While this is intended as a short-term method for securing horses, Luke Hall, MP for Thornbury and Yate, said it is now being used as a way of keeping horses without purchasing land. Horses are grazed on private or public grassland, often by the side of busy roads.

Welfare concerns
Speaking at a recent parliamentary debate, Mr Hall said it is “virtually impossible to monitor the welfare of these animals” and they they can be moved on quickly before their keepers can be found or prosecuted.

As a result, around 3,500 horses are in a state of potentially compromised welfare, with little to no hope of intervention from charities as the law does not specifically state that tethering is a welfare concern.

Welfare issues highlighted during the debate included cases of horses getting tangled in fly-tipped rubbish, strangling themselves whilst trying to escape, running onto busy roads, being harassed by local children, lack of food, water and shelter and giving birth to foals while tethered.

Research carried out in South Wales by the University of Bristol previously found that 10 per cent of tethered horses had young foals; up to 90 per cent were not given water regularly; no shelter was given in over 80 per cent of cases and less than three per cent of equines spent more than five minutes a day away from the tether.

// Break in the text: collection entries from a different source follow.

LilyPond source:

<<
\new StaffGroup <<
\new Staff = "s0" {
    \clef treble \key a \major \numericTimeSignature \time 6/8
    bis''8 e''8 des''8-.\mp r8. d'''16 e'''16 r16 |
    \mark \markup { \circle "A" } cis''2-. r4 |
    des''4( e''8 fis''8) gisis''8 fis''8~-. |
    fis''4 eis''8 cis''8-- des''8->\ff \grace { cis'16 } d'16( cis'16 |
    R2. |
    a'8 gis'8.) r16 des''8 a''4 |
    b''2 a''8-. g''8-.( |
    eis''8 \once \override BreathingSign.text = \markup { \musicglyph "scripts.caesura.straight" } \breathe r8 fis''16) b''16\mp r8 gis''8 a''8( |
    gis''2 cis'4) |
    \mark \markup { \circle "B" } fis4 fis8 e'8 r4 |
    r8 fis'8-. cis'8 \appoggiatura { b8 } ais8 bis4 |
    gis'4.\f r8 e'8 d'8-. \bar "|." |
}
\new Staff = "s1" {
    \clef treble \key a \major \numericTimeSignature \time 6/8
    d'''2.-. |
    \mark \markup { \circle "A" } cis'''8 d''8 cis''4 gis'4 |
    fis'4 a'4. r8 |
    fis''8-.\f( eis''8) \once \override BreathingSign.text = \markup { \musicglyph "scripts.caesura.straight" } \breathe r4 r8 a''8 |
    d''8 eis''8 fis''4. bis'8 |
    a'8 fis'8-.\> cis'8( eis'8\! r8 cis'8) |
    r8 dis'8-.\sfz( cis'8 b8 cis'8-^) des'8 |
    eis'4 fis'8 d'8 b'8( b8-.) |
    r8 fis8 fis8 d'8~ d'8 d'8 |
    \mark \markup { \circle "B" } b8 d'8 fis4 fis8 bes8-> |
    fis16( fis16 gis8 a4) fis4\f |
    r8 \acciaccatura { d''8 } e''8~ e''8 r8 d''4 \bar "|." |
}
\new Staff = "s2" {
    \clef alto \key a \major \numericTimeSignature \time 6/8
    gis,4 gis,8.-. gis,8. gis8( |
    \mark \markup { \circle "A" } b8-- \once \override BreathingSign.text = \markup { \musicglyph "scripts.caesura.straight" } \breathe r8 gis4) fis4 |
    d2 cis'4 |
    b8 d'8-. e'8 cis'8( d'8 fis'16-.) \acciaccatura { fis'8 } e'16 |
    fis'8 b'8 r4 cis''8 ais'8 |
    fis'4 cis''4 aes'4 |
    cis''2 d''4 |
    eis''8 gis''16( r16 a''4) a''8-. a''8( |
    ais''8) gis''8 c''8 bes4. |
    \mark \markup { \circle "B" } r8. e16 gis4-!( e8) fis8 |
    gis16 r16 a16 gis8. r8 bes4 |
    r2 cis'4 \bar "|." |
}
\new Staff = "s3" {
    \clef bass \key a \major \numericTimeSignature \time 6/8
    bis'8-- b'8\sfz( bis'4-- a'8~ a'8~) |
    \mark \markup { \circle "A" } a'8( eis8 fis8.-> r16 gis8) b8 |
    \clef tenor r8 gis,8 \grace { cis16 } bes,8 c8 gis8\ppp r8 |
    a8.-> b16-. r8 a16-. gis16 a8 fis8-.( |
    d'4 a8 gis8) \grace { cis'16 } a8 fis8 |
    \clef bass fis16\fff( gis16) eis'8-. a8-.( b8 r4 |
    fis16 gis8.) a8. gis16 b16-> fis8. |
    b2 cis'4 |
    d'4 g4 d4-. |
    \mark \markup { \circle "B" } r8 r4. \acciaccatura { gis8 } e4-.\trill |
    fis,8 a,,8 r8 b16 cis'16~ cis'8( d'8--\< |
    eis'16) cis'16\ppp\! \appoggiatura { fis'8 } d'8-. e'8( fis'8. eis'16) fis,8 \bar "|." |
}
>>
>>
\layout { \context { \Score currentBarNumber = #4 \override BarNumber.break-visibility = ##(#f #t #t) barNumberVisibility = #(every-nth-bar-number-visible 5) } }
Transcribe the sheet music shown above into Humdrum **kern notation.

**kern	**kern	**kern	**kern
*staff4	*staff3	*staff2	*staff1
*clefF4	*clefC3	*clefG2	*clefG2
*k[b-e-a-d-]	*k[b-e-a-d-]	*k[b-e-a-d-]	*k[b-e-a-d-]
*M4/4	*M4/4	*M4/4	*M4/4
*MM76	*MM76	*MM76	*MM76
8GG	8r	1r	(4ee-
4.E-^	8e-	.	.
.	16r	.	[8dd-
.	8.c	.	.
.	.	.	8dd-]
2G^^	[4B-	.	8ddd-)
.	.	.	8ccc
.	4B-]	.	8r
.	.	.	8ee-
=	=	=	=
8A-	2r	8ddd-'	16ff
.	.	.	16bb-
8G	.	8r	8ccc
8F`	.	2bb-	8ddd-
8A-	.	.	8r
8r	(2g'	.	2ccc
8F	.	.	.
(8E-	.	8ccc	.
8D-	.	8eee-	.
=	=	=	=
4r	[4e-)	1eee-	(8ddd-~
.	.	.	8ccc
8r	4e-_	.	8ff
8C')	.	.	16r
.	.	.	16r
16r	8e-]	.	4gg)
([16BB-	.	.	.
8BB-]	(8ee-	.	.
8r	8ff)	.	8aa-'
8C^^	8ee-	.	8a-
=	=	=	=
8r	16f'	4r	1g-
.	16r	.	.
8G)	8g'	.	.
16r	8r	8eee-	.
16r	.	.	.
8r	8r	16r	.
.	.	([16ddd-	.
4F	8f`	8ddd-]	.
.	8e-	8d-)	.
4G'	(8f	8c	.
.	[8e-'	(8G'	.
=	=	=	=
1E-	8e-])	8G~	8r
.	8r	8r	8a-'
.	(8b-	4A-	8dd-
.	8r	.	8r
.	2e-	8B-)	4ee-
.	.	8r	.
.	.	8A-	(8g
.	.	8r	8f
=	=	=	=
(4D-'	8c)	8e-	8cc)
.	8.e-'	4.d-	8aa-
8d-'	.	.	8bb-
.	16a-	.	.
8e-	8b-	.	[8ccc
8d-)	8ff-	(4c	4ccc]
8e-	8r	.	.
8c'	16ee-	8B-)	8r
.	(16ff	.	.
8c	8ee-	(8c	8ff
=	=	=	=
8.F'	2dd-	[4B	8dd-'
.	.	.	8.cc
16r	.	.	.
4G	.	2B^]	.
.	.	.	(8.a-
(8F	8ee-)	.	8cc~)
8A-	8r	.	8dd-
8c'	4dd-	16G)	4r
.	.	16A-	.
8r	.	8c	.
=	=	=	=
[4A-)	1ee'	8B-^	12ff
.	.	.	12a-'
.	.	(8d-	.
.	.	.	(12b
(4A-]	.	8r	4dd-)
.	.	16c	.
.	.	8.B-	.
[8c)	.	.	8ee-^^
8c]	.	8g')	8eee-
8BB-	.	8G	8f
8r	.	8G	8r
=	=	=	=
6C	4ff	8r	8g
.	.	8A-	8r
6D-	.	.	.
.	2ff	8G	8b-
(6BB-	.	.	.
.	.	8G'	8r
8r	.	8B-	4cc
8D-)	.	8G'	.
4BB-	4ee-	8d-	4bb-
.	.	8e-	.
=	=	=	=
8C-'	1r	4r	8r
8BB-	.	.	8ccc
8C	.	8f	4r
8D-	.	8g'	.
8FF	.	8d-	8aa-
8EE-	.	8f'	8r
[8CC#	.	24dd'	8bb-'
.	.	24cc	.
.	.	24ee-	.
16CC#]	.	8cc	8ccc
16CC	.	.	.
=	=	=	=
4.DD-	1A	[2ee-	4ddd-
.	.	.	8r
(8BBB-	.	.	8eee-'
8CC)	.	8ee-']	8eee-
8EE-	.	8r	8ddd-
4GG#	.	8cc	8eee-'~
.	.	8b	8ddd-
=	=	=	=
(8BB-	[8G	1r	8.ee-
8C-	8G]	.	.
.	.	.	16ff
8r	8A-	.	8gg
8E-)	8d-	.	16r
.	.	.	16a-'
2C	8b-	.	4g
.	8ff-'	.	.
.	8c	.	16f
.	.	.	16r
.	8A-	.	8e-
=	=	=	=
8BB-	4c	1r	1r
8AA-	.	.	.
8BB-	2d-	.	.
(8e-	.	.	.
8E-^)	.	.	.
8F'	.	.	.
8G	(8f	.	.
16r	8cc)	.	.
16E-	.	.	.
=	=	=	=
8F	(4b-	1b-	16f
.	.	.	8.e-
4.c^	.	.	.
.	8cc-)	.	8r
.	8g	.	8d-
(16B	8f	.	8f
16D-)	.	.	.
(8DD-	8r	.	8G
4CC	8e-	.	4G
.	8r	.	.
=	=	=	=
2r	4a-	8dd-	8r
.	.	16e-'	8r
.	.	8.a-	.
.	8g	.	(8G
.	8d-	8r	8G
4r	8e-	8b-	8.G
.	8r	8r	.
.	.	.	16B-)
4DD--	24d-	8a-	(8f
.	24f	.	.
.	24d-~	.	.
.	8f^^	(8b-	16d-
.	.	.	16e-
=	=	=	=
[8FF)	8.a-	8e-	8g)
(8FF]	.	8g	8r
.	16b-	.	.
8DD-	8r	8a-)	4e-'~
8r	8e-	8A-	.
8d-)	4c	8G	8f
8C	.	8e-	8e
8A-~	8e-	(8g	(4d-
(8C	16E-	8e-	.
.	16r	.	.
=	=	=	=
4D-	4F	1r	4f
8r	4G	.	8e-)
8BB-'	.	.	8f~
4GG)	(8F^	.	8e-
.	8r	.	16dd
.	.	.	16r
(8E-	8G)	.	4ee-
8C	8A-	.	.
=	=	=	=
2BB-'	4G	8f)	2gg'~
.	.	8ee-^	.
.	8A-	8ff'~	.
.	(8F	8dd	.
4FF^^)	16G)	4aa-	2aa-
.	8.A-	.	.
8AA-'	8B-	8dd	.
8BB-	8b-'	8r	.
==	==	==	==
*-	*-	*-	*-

Additionally, sites contained potential hazards in 50 per cent of cases and only a third of equines were visited at least every six hours, as is recommended.

Taking action
Mr Hall said this offers evidence that the welfare code is not being followed, and that the five freedoms outlined in the Animal Welfare Act are not being met in these cases. However, often cases of long-term tethering are not deemed to be enough of a breach of the Act for action to be taken, Mr Hall added.

The MP is calling for a 24-hour legal limit on how long equines can be tethered and a total ban on tethering by the roadside or in other dangerous locations. In addition, if tethering is the only method of keeping horses, they should not be kept. Finally, Mr Hall called for a mandatory requirement for all local councils to employ animal welfare officers.

Responding, parliamentary under-secretary of state for Defra, David Rutley, said: “The strong arguments made today and the concerns that have been raised mean that I shall call for a meeting with key stakeholders in the months ahead to see what more can be done in sharing and documenting best practice on horse tethering and ensuring that messages on best practice are more actively disseminated to horse owners.”